All of this leads to a deterioration in economic activity which has been clearly signalled by the poor third quarter US GDP figure of 1.6%.
Another domino is the interest rate decision by the Fed, it might well be driven by the need to underpin a failing economy and cause them to reduce interest rates. Easing by the Fed and letting the money supply rip would not necessarily help struggling consumers who might still be refused by the retail lending banks. The Fed's control over the short-term interest rate policy does not necessarily have a good effect upon future lending practices of commercial banks who by that point will be driven by fear of loss and concern about risk.

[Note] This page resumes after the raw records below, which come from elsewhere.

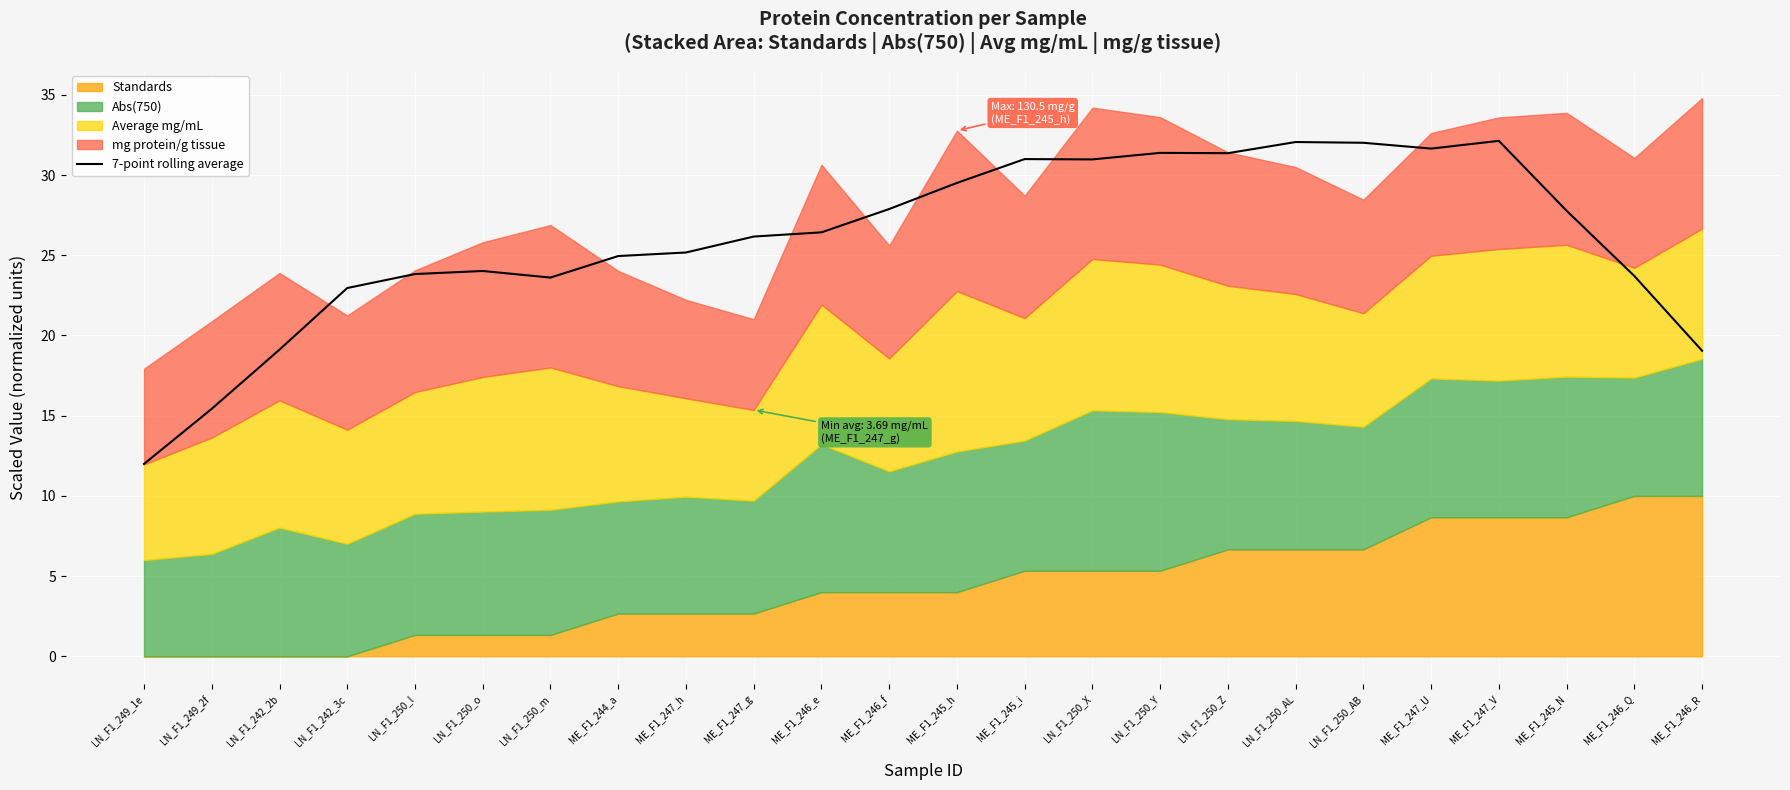

What is the difference between the maximum and second lowest values?

16.7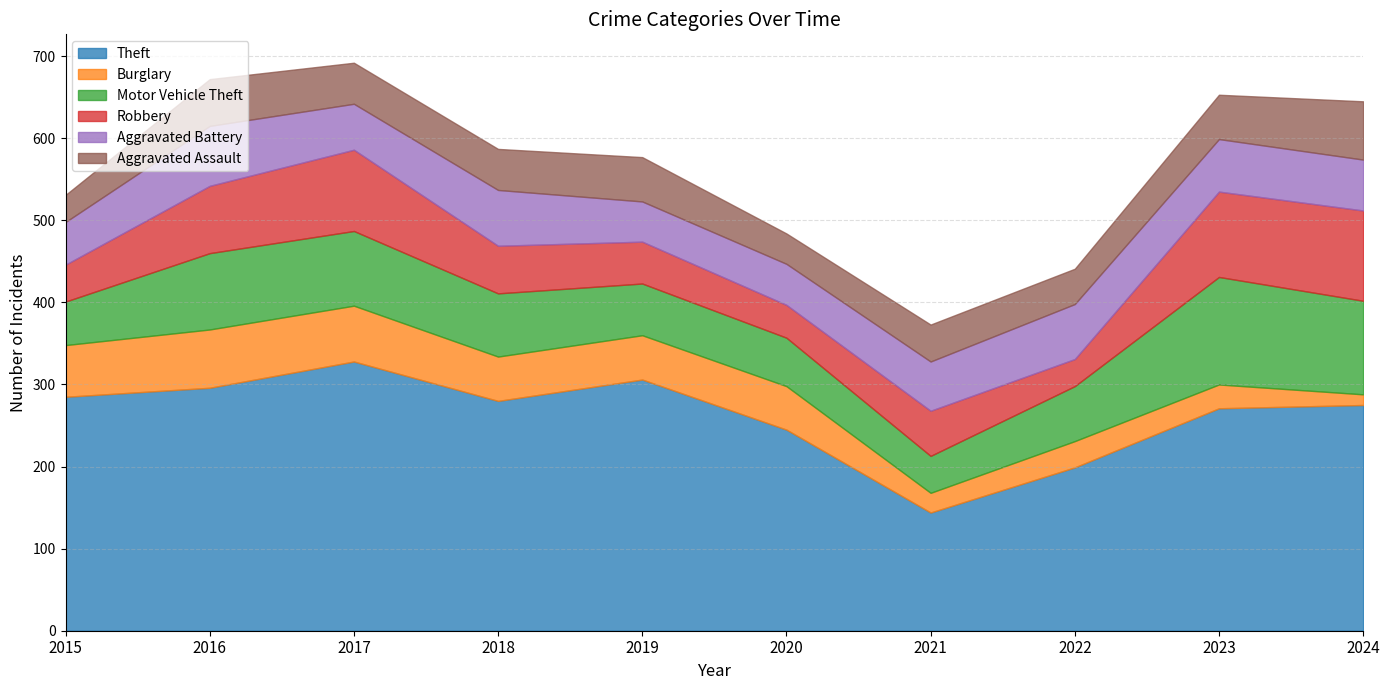

How many times do Motor Vehicle Theft and Robbery cross each other?

4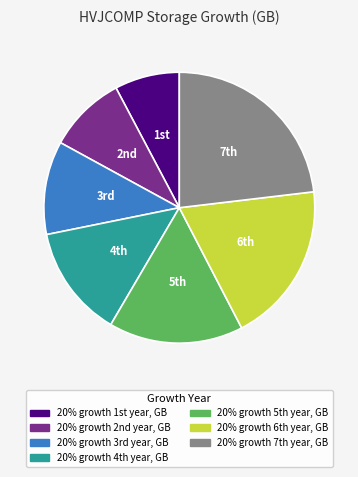

How many segments does this pie chart have?

7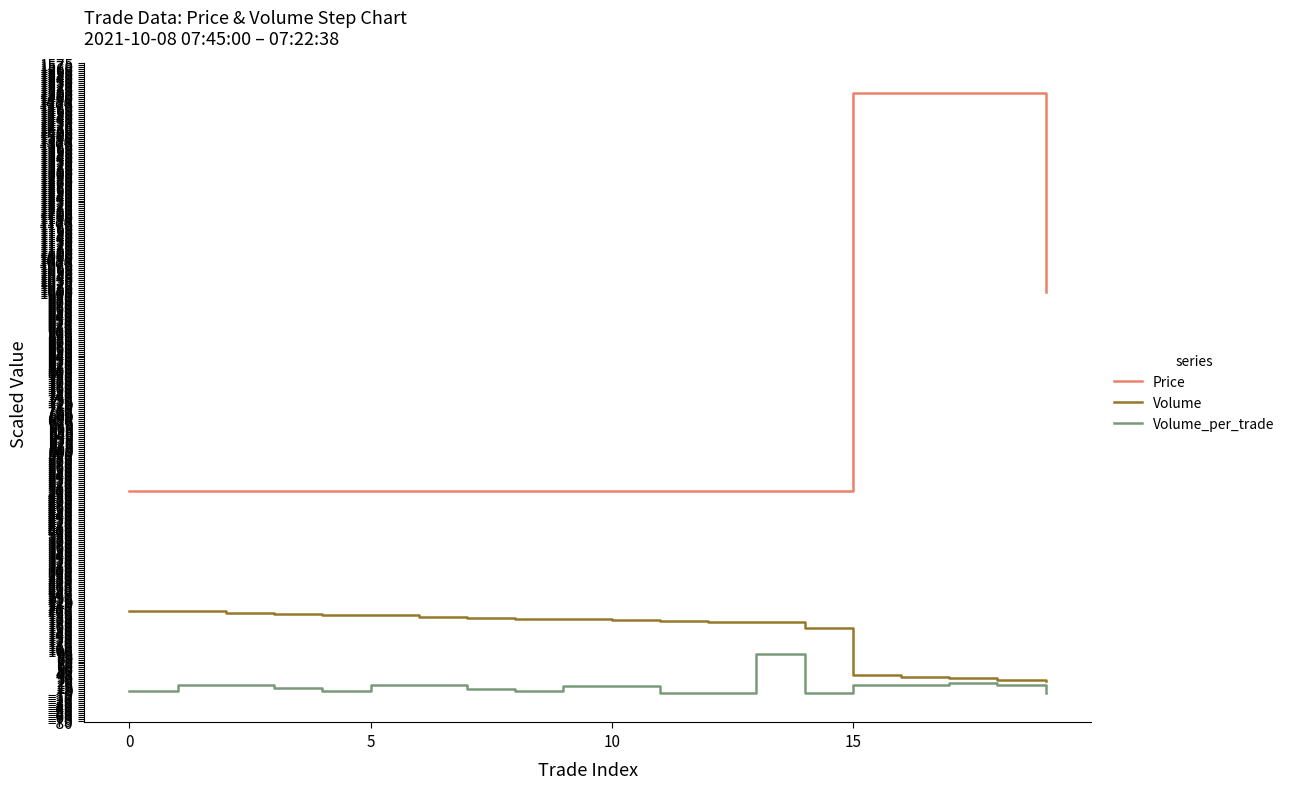

How many Price values are between 500 and 1000?

16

No matter how unlikely, extraordinary things can happen and dominos that seem destined to fall in one direction can feasibly fall in another direction where no other domino is affected. Such an outcome would be the soft landing. It seems to us however, that for the soft landing to occur it would require intervention of a very powerful nature, even more powerful than the Chairman of the Federal Reserve, Ben Bernanke, and the Secretary of the Treasury, Hank Paulson. They would have to catch a domino already falling, not just to stop it falling further but pull it back to fall harmlessly in another direction altogether. Alternatively, they will need to get ahead of the curve and like a fire break, clear out a couple of dominos further down the line as a form of damage limitation. But how do they do that?
The trouble is that all of this becomes impossible once fear enters the market place. Fear engenders panic and panic engenders irresponsible actions as people fight for their economic lives. That brings us back to the VIX and the importance we put upon watching it every day.